*** Opening INFORMATION GIVEN ***

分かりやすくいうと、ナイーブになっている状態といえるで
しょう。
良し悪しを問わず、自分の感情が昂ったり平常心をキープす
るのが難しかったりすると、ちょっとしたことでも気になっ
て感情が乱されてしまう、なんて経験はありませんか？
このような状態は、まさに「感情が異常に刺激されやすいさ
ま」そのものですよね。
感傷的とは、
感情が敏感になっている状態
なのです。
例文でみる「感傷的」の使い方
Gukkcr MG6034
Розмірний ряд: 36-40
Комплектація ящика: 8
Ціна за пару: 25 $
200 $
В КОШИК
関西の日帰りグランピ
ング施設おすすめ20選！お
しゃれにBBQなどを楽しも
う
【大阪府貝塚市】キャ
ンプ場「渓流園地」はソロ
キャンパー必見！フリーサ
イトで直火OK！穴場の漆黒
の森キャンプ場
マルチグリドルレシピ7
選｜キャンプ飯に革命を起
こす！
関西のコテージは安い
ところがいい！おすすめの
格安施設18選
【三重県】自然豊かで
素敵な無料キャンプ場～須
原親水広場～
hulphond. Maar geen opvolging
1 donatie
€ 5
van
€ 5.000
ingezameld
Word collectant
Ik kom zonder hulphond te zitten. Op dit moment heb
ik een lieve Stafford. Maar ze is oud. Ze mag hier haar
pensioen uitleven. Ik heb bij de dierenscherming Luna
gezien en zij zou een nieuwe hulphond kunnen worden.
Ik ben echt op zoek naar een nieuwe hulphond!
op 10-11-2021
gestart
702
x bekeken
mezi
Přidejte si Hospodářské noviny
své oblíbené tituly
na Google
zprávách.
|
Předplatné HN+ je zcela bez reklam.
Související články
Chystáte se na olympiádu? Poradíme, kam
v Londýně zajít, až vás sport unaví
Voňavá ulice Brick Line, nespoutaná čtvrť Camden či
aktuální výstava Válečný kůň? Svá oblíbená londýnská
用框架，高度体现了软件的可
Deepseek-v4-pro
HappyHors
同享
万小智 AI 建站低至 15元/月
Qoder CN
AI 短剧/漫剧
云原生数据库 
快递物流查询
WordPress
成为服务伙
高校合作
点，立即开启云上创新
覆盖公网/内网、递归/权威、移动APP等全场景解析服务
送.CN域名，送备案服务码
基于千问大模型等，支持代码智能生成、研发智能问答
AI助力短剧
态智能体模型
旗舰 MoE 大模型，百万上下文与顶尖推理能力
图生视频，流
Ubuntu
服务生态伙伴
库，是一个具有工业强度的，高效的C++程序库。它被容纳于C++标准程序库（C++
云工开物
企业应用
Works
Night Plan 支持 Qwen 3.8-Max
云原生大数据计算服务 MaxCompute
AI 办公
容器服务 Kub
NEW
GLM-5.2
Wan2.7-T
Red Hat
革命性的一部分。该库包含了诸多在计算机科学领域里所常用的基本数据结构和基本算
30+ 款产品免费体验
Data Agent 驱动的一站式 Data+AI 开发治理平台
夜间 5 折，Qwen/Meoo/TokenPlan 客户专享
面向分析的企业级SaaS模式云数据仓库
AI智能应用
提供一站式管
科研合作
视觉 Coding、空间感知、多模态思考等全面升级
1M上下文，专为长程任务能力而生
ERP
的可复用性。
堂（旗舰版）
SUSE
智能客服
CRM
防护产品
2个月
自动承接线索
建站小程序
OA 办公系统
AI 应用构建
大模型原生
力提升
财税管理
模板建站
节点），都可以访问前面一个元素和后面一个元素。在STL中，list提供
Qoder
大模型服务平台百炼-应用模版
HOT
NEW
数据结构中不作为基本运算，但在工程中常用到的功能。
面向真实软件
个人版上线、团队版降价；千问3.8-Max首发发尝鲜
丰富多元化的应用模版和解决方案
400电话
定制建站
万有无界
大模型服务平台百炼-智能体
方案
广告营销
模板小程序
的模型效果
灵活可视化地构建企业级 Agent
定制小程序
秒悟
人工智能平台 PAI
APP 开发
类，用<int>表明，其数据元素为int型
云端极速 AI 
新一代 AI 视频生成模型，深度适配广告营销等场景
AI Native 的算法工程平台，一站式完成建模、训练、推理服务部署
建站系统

*** Closing INFORMATION GIVEN ***

PROBLEM DETAILS: The full set of data above must come back exactly as written.

SOLUTION BELOW:
分かりやすくいうと、ナイーブになっている状態といえるで
しょう。
良し悪しを問わず、自分の感情が昂ったり平常心をキープす
るのが難しかったりすると、ちょっとしたことでも気になっ
て感情が乱されてしまう、なんて経験はありませんか？
このような状態は、まさに「感情が異常に刺激されやすいさ
ま」そのものですよね。
感傷的とは、
感情が敏感になっている状態
なのです。
例文でみる「感傷的」の使い方
Gukkcr MG6034
Розмірний ряд: 36-40
Комплектація ящика: 8
Ціна за пару: 25 $
200 $
В КОШИК
関西の日帰りグランピ
ング施設おすすめ20選！お
しゃれにBBQなどを楽しも
う
【大阪府貝塚市】キャ
ンプ場「渓流園地」はソロ
キャンパー必見！フリーサ
イトで直火OK！穴場の漆黒
の森キャンプ場
マルチグリドルレシピ7
選｜キャンプ飯に革命を起
こす！
関西のコテージは安い
ところがいい！おすすめの
格安施設18選
【三重県】自然豊かで
素敵な無料キャンプ場～須
原親水広場～
hulphond. Maar geen opvolging
1 donatie
€ 5
van
€ 5.000
ingezameld
Word collectant
Ik kom zonder hulphond te zitten. Op dit moment heb
ik een lieve Stafford. Maar ze is oud. Ze mag hier haar
pensioen uitleven. Ik heb bij de dierenscherming Luna
gezien en zij zou een nieuwe hulphond kunnen worden.
Ik ben echt op zoek naar een nieuwe hulphond!
op 10-11-2021
gestart
702
x bekeken
mezi
Přidejte si Hospodářské noviny
své oblíbené tituly
na Google
zprávách.
|
Předplatné HN+ je zcela bez reklam.
Související články
Chystáte se na olympiádu? Poradíme, kam
v Londýně zajít, až vás sport unaví
Voňavá ulice Brick Line, nespoutaná čtvrť Camden či
aktuální výstava Válečný kůň? Svá oblíbená londýnská
用框架，高度体现了软件的可
Deepseek-v4-pro
HappyHors
同享
万小智 AI 建站低至 15元/月
Qoder CN
AI 短剧/漫剧
云原生数据库 
快递物流查询
WordPress
成为服务伙
高校合作
点，立即开启云上创新
覆盖公网/内网、递归/权威、移动APP等全场景解析服务
送.CN域名，送备案服务码
基于千问大模型等，支持代码智能生成、研发智能问答
AI助力短剧
态智能体模型
旗舰 MoE 大模型，百万上下文与顶尖推理能力
图生视频，流
Ubuntu
服务生态伙伴
库，是一个具有工业强度的，高效的C++程序库。它被容纳于C++标准程序库（C++
云工开物
企业应用
Works
Night Plan 支持 Qwen 3.8-Max
云原生大数据计算服务 MaxCompute
AI 办公
容器服务 Kub
NEW
GLM-5.2
Wan2.7-T
Red Hat
革命性的一部分。该库包含了诸多在计算机科学领域里所常用的基本数据结构和基本算
30+ 款产品免费体验
Data Agent 驱动的一站式 Data+AI 开发治理平台
夜间 5 折，Qwen/Meoo/TokenPlan 客户专享
面向分析的企业级SaaS模式云数据仓库
AI智能应用
提供一站式管
科研合作
视觉 Coding、空间感知、多模态思考等全面升级
1M上下文，专为长程任务能力而生
ERP
的可复用性。
堂（旗舰版）
SUSE
智能客服
CRM
防护产品
2个月
自动承接线索
建站小程序
OA 办公系统
AI 应用构建
大模型原生
力提升
财税管理
模板建站
节点），都可以访问前面一个元素和后面一个元素。在STL中，list提供
Qoder
大模型服务平台百炼-应用模版
HOT
NEW
数据结构中不作为基本运算，但在工程中常用到的功能。
面向真实软件
个人版上线、团队版降价；千问3.8-Max首发发尝鲜
丰富多元化的应用模版和解决方案
400电话
定制建站
万有无界
大模型服务平台百炼-智能体
方案
广告营销
模板小程序
的模型效果
灵活可视化地构建企业级 Agent
定制小程序
秒悟
人工智能平台 PAI
APP 开发
类，用<int>表明，其数据元素为int型
云端极速 AI 
新一代 AI 视频生成模型，深度适配广告营销等场景
AI Native 的算法工程平台，一站式完成建模、训练、推理服务部署
建站系统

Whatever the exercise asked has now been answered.